» **DATA SUPPLIED**
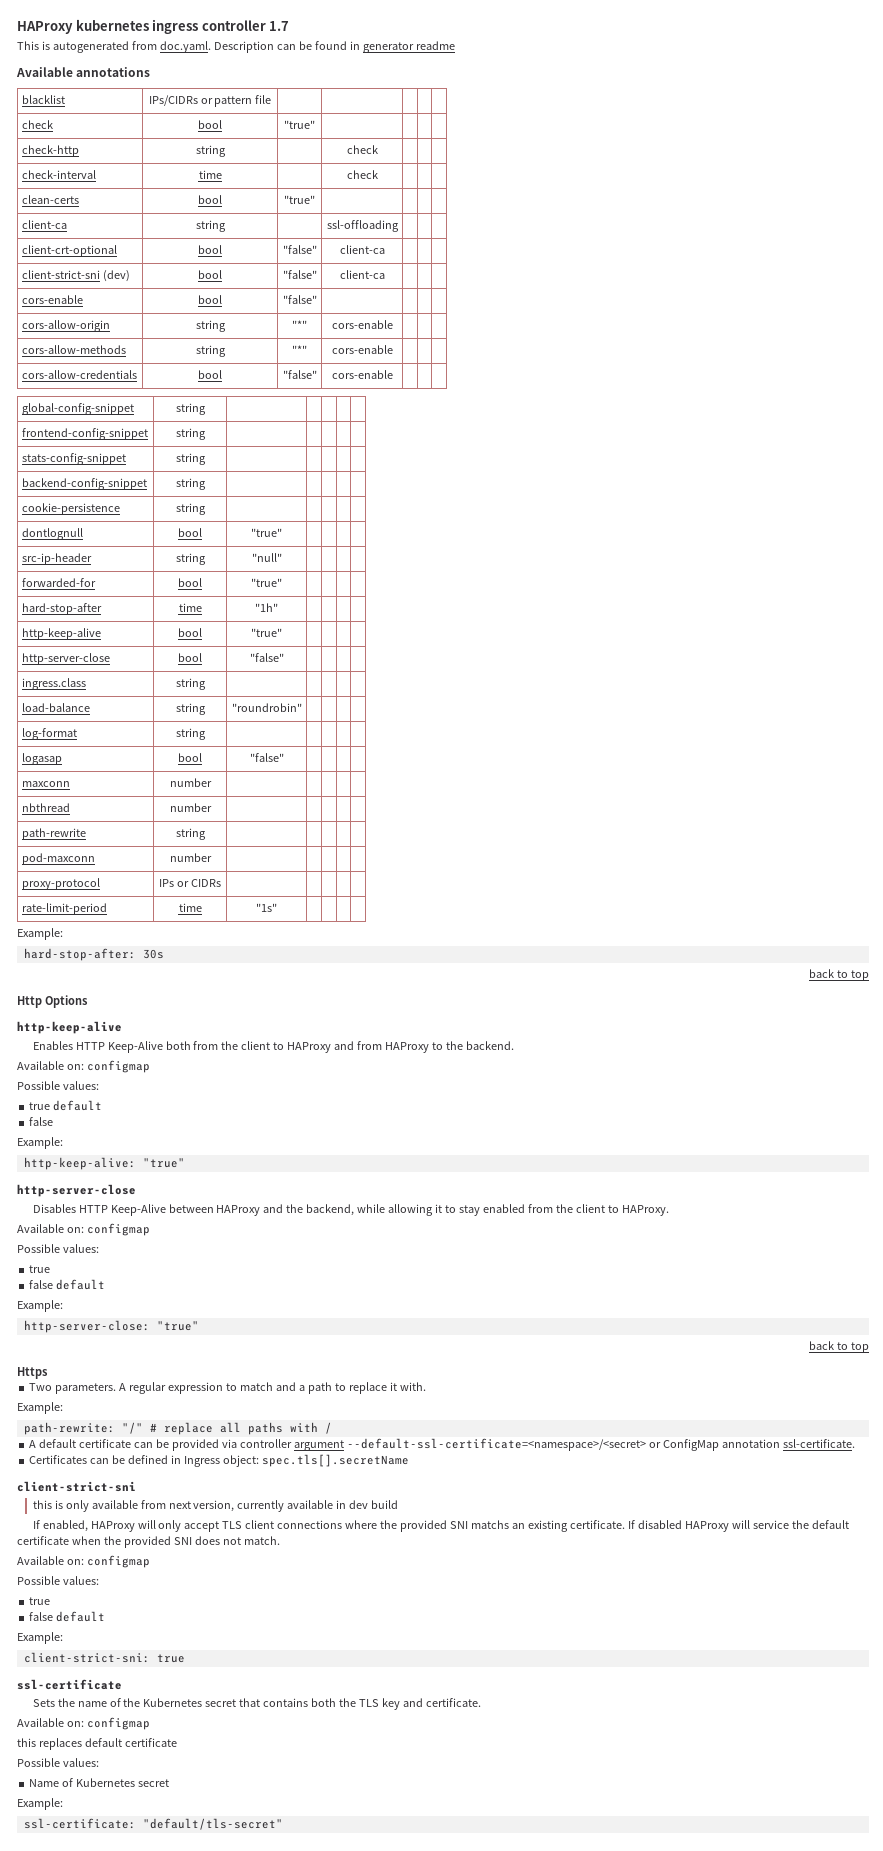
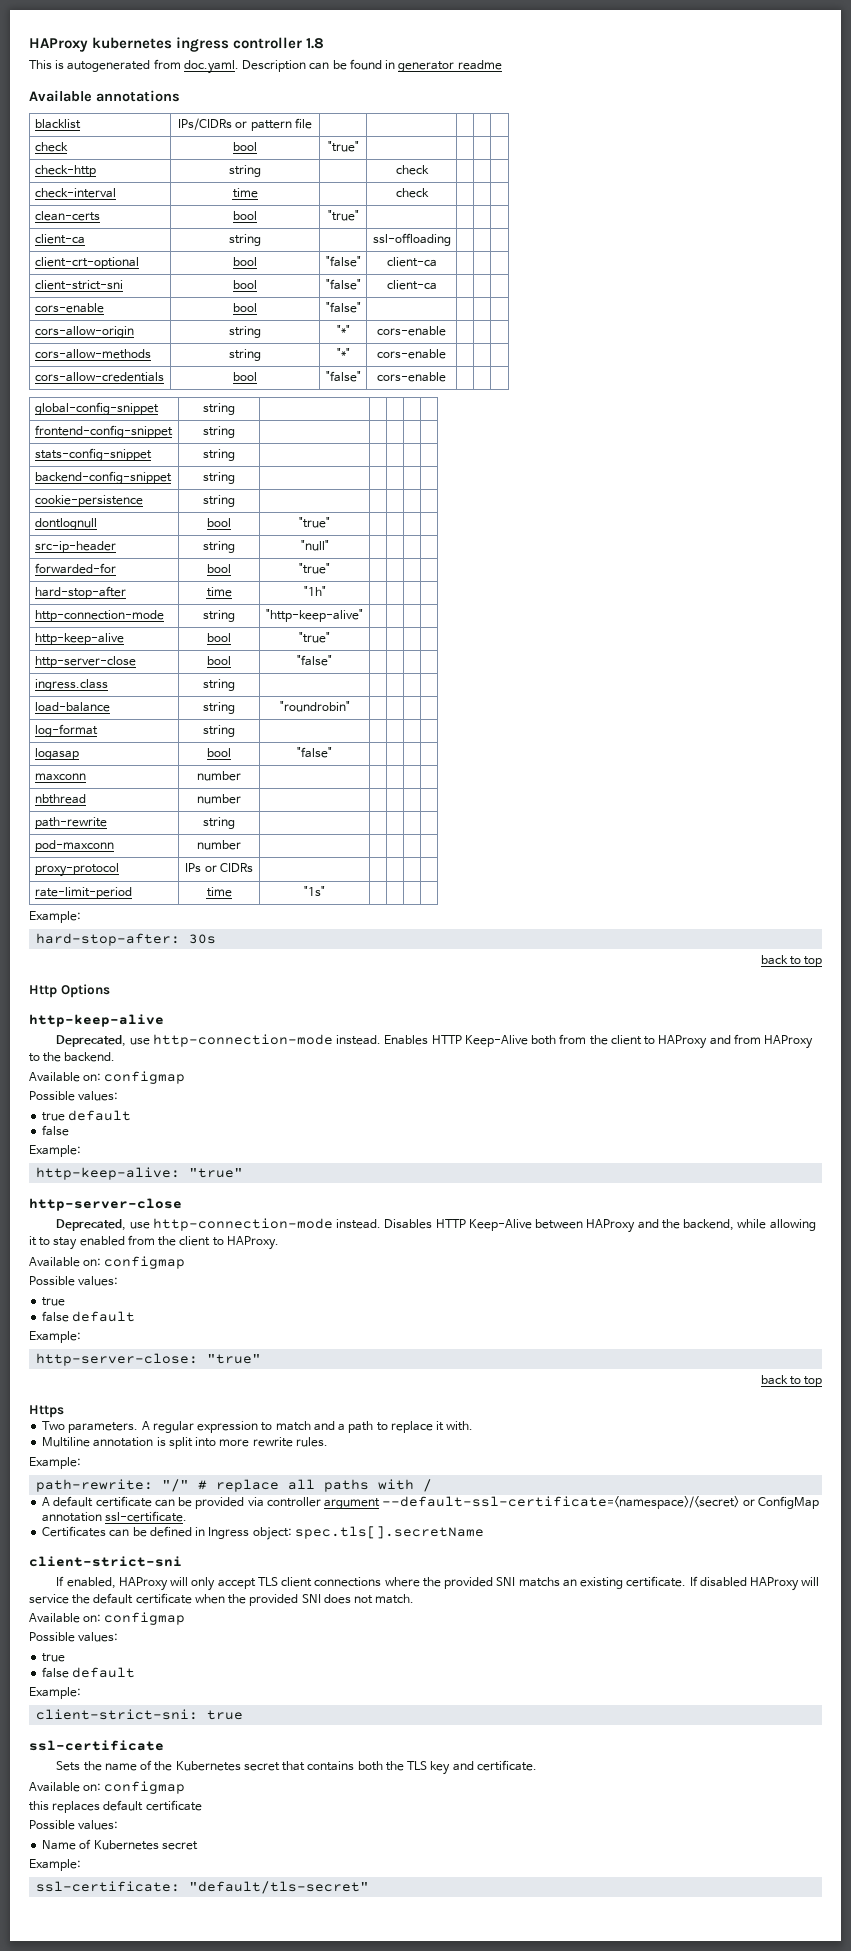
[269,21,290,31] 1.7 -> [306,38,325,49] 1.8
[102,270,130,282] (dev) -> (123, 285) none
(278, 607) none -> [34,610,164,622] [203,610,235,622] [266,609,363,622] // http-connection-mode | string | "http-keep-alive" | | | |
(122, 1027) none -> [56,1034,382,1047] Deprecated, use http-connection-mode instead.
(136, 1190) none -> [56,1218,382,1231] Deprecated, use http-connection-mode instead.
(426, 1386) none -> [42,1437,328,1449] // Multiline annotation is split into more rewrite rules.
[32,1500,399,1512] // this is only available from next version, currently available in dev build -> (182, 1561) none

» **EXERCISE OBJECTIVE**
From the records above, pick out and copy each line holding the word "mode".

» **ANSWER TO THIS PROBLEM**
(278, 607) none -> [34,610,164,622] [203,610,235,622] [266,609,363,622] // http-connection-mode | string | "http-keep-alive" | | | |
(122, 1027) none -> [56,1034,382,1047] Deprecated, use http-connection-mode instead.
(136, 1190) none -> [56,1218,382,1231] Deprecated, use http-connection-mode instead.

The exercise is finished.